### Extracted records
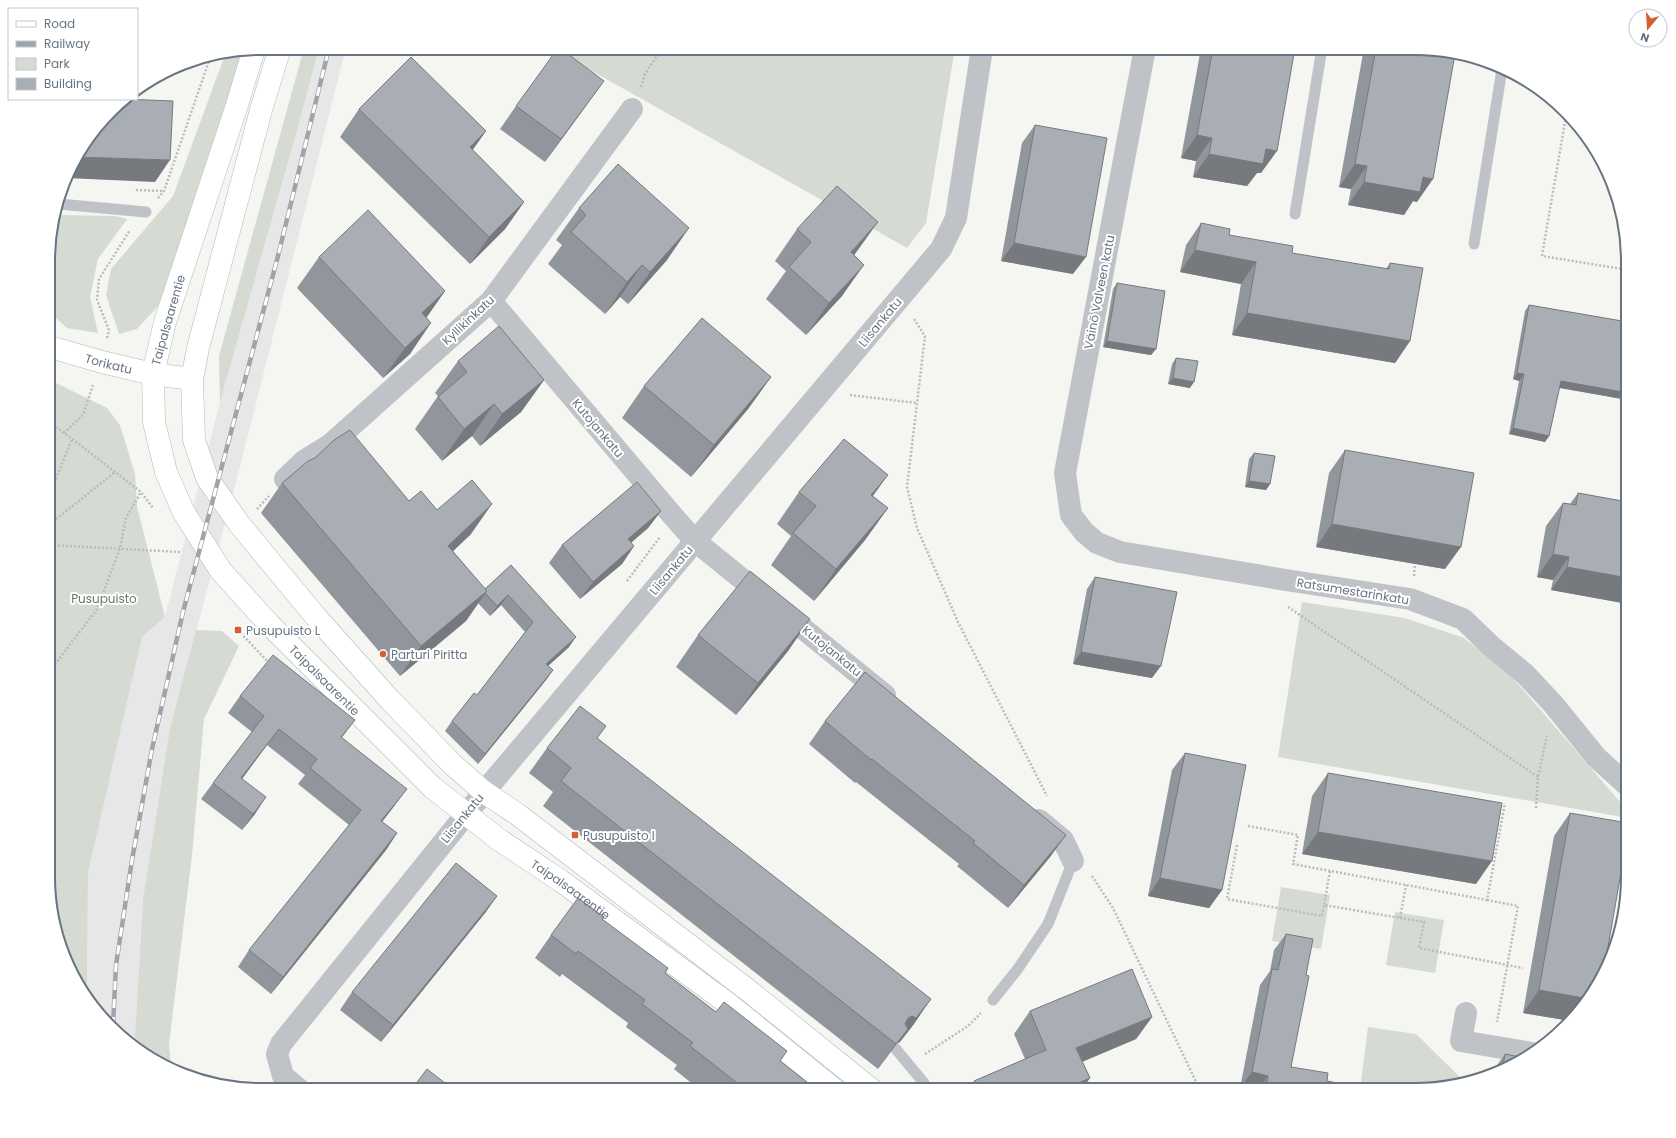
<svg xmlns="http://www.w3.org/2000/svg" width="1676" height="1138" viewBox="0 0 1676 1138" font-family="Poppins,sans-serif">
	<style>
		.built { fill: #e6e7e6 }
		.green { fill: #d5dad2 }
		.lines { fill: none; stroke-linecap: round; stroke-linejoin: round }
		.secondary-casing { stroke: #b2b6ba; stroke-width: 23 }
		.path { stroke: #b9bbbe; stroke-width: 2.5; stroke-dasharray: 2 2; stroke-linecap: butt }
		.lane { stroke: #bfc2c6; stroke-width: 11 }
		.street { stroke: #bfc2c6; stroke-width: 22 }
		.secondary { stroke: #fff; stroke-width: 22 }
		.rail-casing { stroke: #9fa4aa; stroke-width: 4.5 }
		.rail { stroke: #fff; stroke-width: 3; stroke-dasharray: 9; stroke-linecap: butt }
		.wall { fill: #90969b }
		.shaded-wall { fill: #767a7e }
		.building { fill: #a8aeb4; stroke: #767a7e }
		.poi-dot { fill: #d65f32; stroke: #fff; stroke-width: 1.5 }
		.labels { text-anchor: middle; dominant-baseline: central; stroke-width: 4; stroke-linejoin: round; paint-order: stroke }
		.street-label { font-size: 12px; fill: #677481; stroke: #fff }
		.park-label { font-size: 12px; fill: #687965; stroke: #fff }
		.poi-label { font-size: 12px; fill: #677481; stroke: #fff; text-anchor: start }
		.rim { fill: none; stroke: #677481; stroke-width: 2 }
	</style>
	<rect width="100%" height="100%" fill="#f5f6f2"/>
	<path class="built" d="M319 48H346L234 490 170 728 143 899 135 1036 136 1049 131 1046 87 996 88 873 142 637 165 617 220 402 297 131Z"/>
	<g class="green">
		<path d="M304 48H319L297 131 220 402 219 356Z"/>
		<path d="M551 48H955L926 223 907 248Z"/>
		<path d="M246 51 158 306 137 329 119 334 106 295 111 269 173 196 225 55Z"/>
		<path d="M58 215 115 216 127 219 98 259 90 297 98 333 67 328 56 318 54 298Z"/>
		<path d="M50 380 107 408 120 425 135 474 137 506 165 617 142 637 88 873 87 996 76 983 50 905Z"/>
		<path d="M1302 602 1405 618 1464 638 1506 670 1628 811V818L1278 757Z"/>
		<path d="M196 630 222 631 239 646 204 719 192 855 169 1044 171 1067 136 1049 135 1036 143 899 170 728Z"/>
		<path d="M1281 887 1330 895 1321 949 1272 941Z"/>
		<path d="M1395 912 1444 920 1435 973 1386 965Z"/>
		<path d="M1368 1027 1416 1034 1466 1083 1407 1090 1361 1083Z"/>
	</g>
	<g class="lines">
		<defs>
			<g id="secondary">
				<path d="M280 48 261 110 198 348 192 379 194 440 207 478 240 525 316 617 390 700 452 764 484 792 517 814 749 991 872 1090"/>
				<path id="s1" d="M254 49 237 105 165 322 153 374 154 422 166 472 183 511 221 571 270 625 432 787 498 839 561 881 726 1002 835 1090"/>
				<path id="s2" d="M50 347 102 362 153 374 192 379"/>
			</g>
		</defs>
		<use href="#secondary" class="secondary-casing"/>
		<g class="path">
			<path d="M641 87 645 74 657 56 682 48"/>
			<path d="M1566 116 1542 256 1628 270"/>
			<path d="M136 190 163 191"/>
			<path d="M158 198 164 191 210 58"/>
			<path d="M914 319 925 336 907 487 917 528 958 622 1047 796"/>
			<path d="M107 338 109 330 97 300 99 279 130 230"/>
			<path d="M850 395 917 403"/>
			<path d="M50 422 141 492 153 508"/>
			<path d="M64 433 83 415 93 385"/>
			<path d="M50 494 72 439"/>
			<path d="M257 509 269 496"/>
			<path d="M50 524 115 472"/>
			<path d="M50 545 180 552"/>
			<path d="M1414 576 1415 564"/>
			<path d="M627 581 660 537"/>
			<path d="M1288 607 1538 777"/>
			<path d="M238 630 269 663"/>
			<path d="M50 671 97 609 120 548 126 518 141 492"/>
			<path d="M1536 808 1538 777 1547 736"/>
			<path d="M1248 826 1298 835 1293 864 1487 900 1505 803"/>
			<path d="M1237 845 1227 899 1322 916 1324 905"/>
			<path d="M1330 871 1324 905 1400 918 1406 885"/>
			<path d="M1092 876 1113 908 1200 1090"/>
			<path d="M1487 900 1518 906 1497 1022"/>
			<path d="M1400 918 1424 922 1419 948 1523 968"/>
			<path d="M925 1054 968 1026 981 1013"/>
		</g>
		<g class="lane">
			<path d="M59 204 146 212"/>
			<path d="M1295 214 1322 48"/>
			<path d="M1474 244 1502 69"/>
			<path d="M993 1000 1017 970 1048 924 1073 861"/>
			<path d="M895 1048 924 1083 925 1090"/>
		</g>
		<g class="street">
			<path d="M1145 48 1065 473 1071 515 1084 532 1097 543 1120 552 1292 581 1410 599 1463 619 1491 646 1525 674 1554 705 1596 757 1628 786"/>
			<path d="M491 301 673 516 695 541 885 695"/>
			<path d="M285 479 305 460 331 444 491 301 632 109"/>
			<path d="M1039 820 1063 840 1073 861"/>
			<path d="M1466 1013 1461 1041 1532 1053"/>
			<path d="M300 1090 283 1076 277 1054 281 1044 484 792 941 249 956 218 982 48"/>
		</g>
		<use href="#secondary" class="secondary"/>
		<defs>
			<path id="rail" d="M113 1026 116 965 132 860 152 749 183 612 278 256 329 48"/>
		</defs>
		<use href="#rail" class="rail-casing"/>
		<use href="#rail" class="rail"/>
	</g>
	<g class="wall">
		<path d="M1201 48H1295L1261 173H1257L1247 186 1193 177 1196 161 1181 158Z"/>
		<path d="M1364 48H1429L1417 202 1413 201 1404 215 1348 205 1351 189 1339 187Z"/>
		<path d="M588 103 545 162 500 129 516 106Z"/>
		<path d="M359 109 486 131 472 150 524 202 505 229 470 264 340 137Z"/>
		<path d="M1035 125 1073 274 1001 261 1022 143Z"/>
		<path d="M579 208 667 260 628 304 620 297 605 314 548 264 562 245 556 240Z"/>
		<path d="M1201 223 1229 235 1292 253 1386 269 1390 263 1410 341 1395 363 1232 335 1241 284 1180 272 1186 245Z"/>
		<path d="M797 229 855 255 842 296 806 335 766 299 786 271 775 261Z"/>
		<path d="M319 257 445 291 426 318 410 354 383 378 297 288Z"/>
		<path d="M1117 283 1156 349 1151 355 1103 347 1113 289Z"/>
		<path d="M1529 305 1628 322V400L1559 388 1549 436 1545 442 1509 434 1519 381 1513 379 1525 311Z"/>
		<path d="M1176 358 1190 388 1168 384 1172 364Z"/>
		<path d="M458 361 544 380 521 412 480 446 472 436 442 461 415 429 438 396 435 393Z"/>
		<path d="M771 377 748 409 691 477 622 418 644 386Z"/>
		<path d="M1345 450 1445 569 1316 547 1329 473Z"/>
		<path d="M1254 453 1270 484 1266 490 1245 487 1249 459Z"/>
		<path d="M282 483 409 501 437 510 471 534 453 551 485 589 511 565 569 647 548 666 553 670 546 680 478 764 445 731 452 721 477 695 525 632 501 605 490 616 478 603 466 621 400 676 261 513Z"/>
		<path d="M799 492 873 496 888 508 865 540 814 601 771 565 791 536 777 524Z"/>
		<path d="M1578 493 1628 502V604L1551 590 1553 580 1537 577 1546 526 1563 503 1570 504Z"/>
		<path d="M661 511 648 528 631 543 634 546 622 564 580 599 549 563 562 545Z"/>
		<path d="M1095 577 1152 678 1073 664 1087 589Z"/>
		<path d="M810 619 788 651 736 715 676 667 698 635Z"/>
		<path d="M240 696 342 738 395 805 382 822 397 833 386 850 271 994 238 967 249 950 349 825 298 784 305 775 267 745 242 779 255 814 242 830 201 799 213 783 252 732 228 713Z"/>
		<path d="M825 721 1066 835 1050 857 1008 908 957 866 959 864 856 782 855 783 809 744Z"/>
		<path d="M606 726 597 738 914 1024 899 1043 898 1042 878 1069 543 806 553 792 529 773 547 748Z"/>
		<path d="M1185 753 1222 890 1209 908 1148 896 1172 770Z"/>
		<path d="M1328 773 1476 884 1302 854 1312 796Z"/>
		<path d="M1570 813 1584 1007 1571 1021 1523 1013 1554 836Z"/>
		<path d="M497 896 485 913 381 1042 340 1010 352 992Z"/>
		<path d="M602 919 665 973 817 1090H700L674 1069 677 1065 626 1027 628 1023 562 974 560 977 535 958 551 935Z"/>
		<path d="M1286 934 1306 975 1291 1067 1327 1081 1374 1090H1248L1240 1088 1260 985 1270 971 1274 950Z"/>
		<path d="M1030 1011 1152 1017 1136 1039 1082 1062 1090 1078 1081 1090H968L974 1081 1025 1059 1014 1034Z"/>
		<path d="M1505 1054 1510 1068 1490 1075Z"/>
	</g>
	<g class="shaded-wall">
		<path d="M604 81 588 103 545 162 561 139Z"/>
		<path d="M486 131 467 158 470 147Z"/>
		<path d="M1197 135 1212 138 1196 161 1181 158Z"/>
		<path d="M1266 149 1277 151 1261 173H1257L1247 186 1193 177 1209 154Z"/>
		<path d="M78 157 170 160 155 182 66 178 70 166Z"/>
		<path d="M1355 164 1367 166 1351 189 1339 187Z"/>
		<path d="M1423 177 1433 179 1417 202 1413 201 1404 215 1348 205 1364 182Z"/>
		<path d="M524 202 505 229 470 264 489 237Z"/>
		<path d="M878 222 855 254 828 284 851 252Z"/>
		<path d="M689 228 667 260 628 304 650 272Z"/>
		<path d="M1014 243 1086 257 1073 274 1001 261Z"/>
		<path d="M1195 250 1256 262 1241 284 1180 272Z"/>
		<path d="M642 265 620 297 605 314 627 282Z"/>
		<path d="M864 265 842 296 806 335 829 303Z"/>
		<path d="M445 291 424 321 422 313Z"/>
		<path d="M1247 313 1410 341 1395 363 1232 335Z"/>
		<path d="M431 323 410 354 383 378 405 348Z"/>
		<path d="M1107 341 1156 349 1151 355 1103 347Z"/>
		<path d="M1517 373 1524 374 1519 381 1513 379Z"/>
		<path d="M771 377 748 409 691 477 714 445Z"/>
		<path d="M1173 378 1194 382 1190 388 1168 384Z"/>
		<path d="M544 380 521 412 480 446 502 414Z"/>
		<path d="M1561 381 1628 393V400L1556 387Z"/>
		<path d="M494 404 472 436 442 461 464 429Z"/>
		<path d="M1513 428 1549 436 1545 442 1509 434Z"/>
		<path d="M888 475 865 507 871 495Z"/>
		<path d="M1249 481 1270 484 1266 490 1245 487Z"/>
		<path d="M492 504 471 534 427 576 448 546Z"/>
		<path d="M888 508 865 540 814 601 836 569Z"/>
		<path d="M661 511 648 528 615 556 628 539Z"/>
		<path d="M1332 524 1461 547 1445 569 1316 547Z"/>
		<path d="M634 546 622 564 580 599 593 582Z"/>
		<path d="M1553 554 1569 557 1553 580 1537 577Z"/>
		<path d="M1567 567 1628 578V604L1551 590Z"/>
		<path d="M487 591 466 621 400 676 421 646Z"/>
		<path d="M508 595 501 605 490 616 497 606Z"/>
		<path d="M810 619 788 651 736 715 758 683Z"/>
		<path d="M576 637 569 647 539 674 546 664Z"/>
		<path d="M1081 652 1161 666 1152 678 1073 664Z"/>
		<path d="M553 670 546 680 478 764 485 754Z"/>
		<path d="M355 720 343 736 330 753 341 737Z"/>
		<path d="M279 729 267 745 230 795 241 778Z"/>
		<path d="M407 789 395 805 370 837 381 821Z"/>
		<path d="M266 797 255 814 242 830 253 814Z"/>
		<path d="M1318 832 1492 861 1476 884 1302 854Z"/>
		<path d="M397 833 386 850 271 994 283 977Z"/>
		<path d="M1066 835 1050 857 1008 908 1024 885Z"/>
		<path d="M1160 878 1222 890 1209 908 1148 896Z"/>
		<path d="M497 896 485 913 381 1042 393 1025Z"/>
		<path d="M1539 990 1589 999 1584 1007 1571 1021 1523 1013Z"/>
		<path d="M931 999 914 1024 899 1043 898 1042 878 1069 897 1042 908 1018Z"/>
		<path d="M1152 1017 1136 1039 1060 1071 1076 1048Z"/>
		<path d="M1252 1072 1268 1076 1258 1090H1248L1240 1088Z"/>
		<path d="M1090 1078 1081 1090H1062Z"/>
		<path d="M1267 1084 1301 1090H1263Z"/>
	</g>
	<g class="building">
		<path d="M558 48H560L604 81 561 139 516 106Z"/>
		<path d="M1213 48H1295L1277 151 1266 149 1263 164 1209 154 1212 138 1197 135Z"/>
		<path d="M1376 48H1429L1455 54 1433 179 1423 177 1420 192 1364 182 1367 166 1355 164Z"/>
		<path d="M411 57 486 131 470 147 524 202 489 237 359 109Z"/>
		<path d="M123 99 173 101 170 160 78 157 120 101Z"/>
		<path d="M1035 125 1107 138 1086 257 1014 243Z"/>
		<path d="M618 164 689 228 650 272 642 265 627 282 571 232 586 215 579 208Z"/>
		<path d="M837 186 878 222 851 252 864 265 829 303 789 267 811 242 797 229Z"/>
		<path d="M368 210 445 291 422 313 431 323 405 348 319 257Z"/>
		<path d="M1201 223 1230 229 1229 235 1293 246 1292 253 1389 269 1390 263 1423 268 1410 341 1247 313 1256 262 1195 250Z"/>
		<path d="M1117 283 1165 291 1156 349 1107 341Z"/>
		<path d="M1529 305 1628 322V393L1561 381 1549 436 1513 428 1524 374 1517 373Z"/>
		<path d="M702 318 771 377 714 445 644 386Z"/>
		<path d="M499 326 544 380 502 414 494 404 464 429 438 397 467 372 458 361Z"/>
		<path d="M1176 358 1198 361 1194 382 1173 378Z"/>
		<path d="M350 430 409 501 421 491 437 510 472 480 492 504 448 546 487 591 421 646 282 483 308 461 315 458 334 440Z"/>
		<path d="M844 439 888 475 871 495 888 508 836 569 793 533 816 506 799 492Z"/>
		<path d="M1345 450 1474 473 1461 547 1332 524Z"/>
		<path d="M1254 453 1275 456 1270 484 1249 481Z"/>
		<path d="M637 482 661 511 628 539 634 546 593 582 562 545Z"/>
		<path d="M1578 493 1628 502V578L1567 567 1569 557 1553 554 1563 503 1576 505Z"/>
		<path d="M511 565 576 637 546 664 553 670 485 754 452 721 474 693 477 695 533 622 508 595 497 606 485 593 487 591 485 589Z"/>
		<path d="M750 571 810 619 758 683 698 635Z"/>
		<path d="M1095 577 1177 592 1161 666 1081 652Z"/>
		<path d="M273 655 355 720 341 737 407 789 381 821 397 833 283 977 249 950 361 810 310 768 317 759 279 729 241 778 266 797 253 814 213 783 264 716 240 696Z"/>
		<path d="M865 672 1066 835 1024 885 973 843 975 841 872 759 871 760 825 721Z"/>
		<path d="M580 706 606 726 597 738 931 999 916 1018 912 1016 908 1018 905 1024 908 1029 896 1044 561 781 571 768 547 748Z"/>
		<path d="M1185 753 1246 765 1222 890 1160 878Z"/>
		<path d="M1328 773 1502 803 1492 861 1318 832Z"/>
		<path d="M1570 813 1628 823V832L1604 970 1589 999 1539 990Z"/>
		<path d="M456 863 497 896 393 1025 352 992Z"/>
		<path d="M578 898 604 917 602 919 668 968 665 973 716 1012 724 1002 787 1051 780 1061 817 1090H746L690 1046 693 1043 642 1004 645 1000 578 951 576 954 551 935Z"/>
		<path d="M1286 934 1313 939 1306 975 1309 976 1291 1067 1328 1073 1327 1081 1374 1090H1301L1267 1084 1268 1076 1252 1072 1272 969 1278 970Z"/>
		<path d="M1132 969 1152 1017 1076 1048 1090 1078 1062 1090H977L974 1081 1046 1050 1030 1011Z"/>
		<path d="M1505 1054 1525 1058 1510 1068 1502 1071Z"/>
		<path d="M427 1069 454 1090H411Z"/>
	</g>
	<g class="poi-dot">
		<rect x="234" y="626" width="8" height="8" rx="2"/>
		<circle cx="383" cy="654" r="4"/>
		<rect x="571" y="831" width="8" height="8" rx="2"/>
	</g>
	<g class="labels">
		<g class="street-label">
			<text transform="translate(1099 292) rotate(-79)">Väinö Valveen katu</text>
			<text transform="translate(168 320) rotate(-74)">Taipalsaarentie</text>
			<text transform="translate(468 320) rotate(-43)">Kyllikinkatu</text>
			<text transform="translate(880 322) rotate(-50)">Liisankatu</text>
			<text stroke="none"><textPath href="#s2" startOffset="61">Torikatu</textPath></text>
			<text transform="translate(598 428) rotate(50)">Kutojankatu</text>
			<text transform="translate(671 570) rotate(-50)">Liisankatu</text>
			<text transform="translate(1353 591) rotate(9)">Ratsumestarinkatu</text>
			<text transform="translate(832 651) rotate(39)">Kutojankatu</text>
			<text stroke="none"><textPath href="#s1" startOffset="704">Taipalsaarentie</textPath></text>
			<text transform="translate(462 818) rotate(-51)">Liisankatu</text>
			<text stroke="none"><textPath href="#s1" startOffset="1028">Taipalsaarentie</textPath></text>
		</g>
		<g class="park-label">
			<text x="104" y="598">Pusupuisto</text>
		</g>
		<g class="poi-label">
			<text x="246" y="630">Pusupuisto L</text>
			<text x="391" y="654">Parturi Piritta</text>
			<text x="583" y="835">Pusupuisto I</text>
		</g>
	</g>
	<path d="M0 0H1676V1138H0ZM261 55H1415A206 206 0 0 1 1621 261V877A206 206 0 0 1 1415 1083H261A206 206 0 0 1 55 877V261A206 206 0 0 1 261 55Z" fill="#fff" fill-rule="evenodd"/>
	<path class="rim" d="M261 55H1415A206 206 0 0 1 1621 261V877A206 206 0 0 1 1415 1083H261A206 206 0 0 1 55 877V261A206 206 0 0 1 261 55Z"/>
	<rect x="8" y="8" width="130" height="92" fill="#ffffff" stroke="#c2c7cd"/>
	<rect x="16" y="21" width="20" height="6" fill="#ffffff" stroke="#c2c7cd"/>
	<text x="44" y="28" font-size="12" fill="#677481">Road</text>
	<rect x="16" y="41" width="20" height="6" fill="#9fa4aa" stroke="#c2c7cd"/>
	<text x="44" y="48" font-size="12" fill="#677481">Railway</text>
	<rect x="16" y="58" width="20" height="12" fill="#d5dad2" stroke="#c2c7cd"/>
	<text x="44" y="68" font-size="12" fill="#677481">Park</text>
	<rect x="16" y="78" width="20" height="12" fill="#a8aeb4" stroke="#c2c7cd"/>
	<text x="44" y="88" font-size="12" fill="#677481">Building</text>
	<g transform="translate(1648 28) rotate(198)"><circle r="19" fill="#ffffff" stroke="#c2c7cd"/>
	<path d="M0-3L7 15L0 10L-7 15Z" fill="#d65f32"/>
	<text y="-6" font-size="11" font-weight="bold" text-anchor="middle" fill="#677481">N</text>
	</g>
</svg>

### What to produce
Only a number is wanted: how many lines of the data above contain "labels"?

### Answer to the exercise
2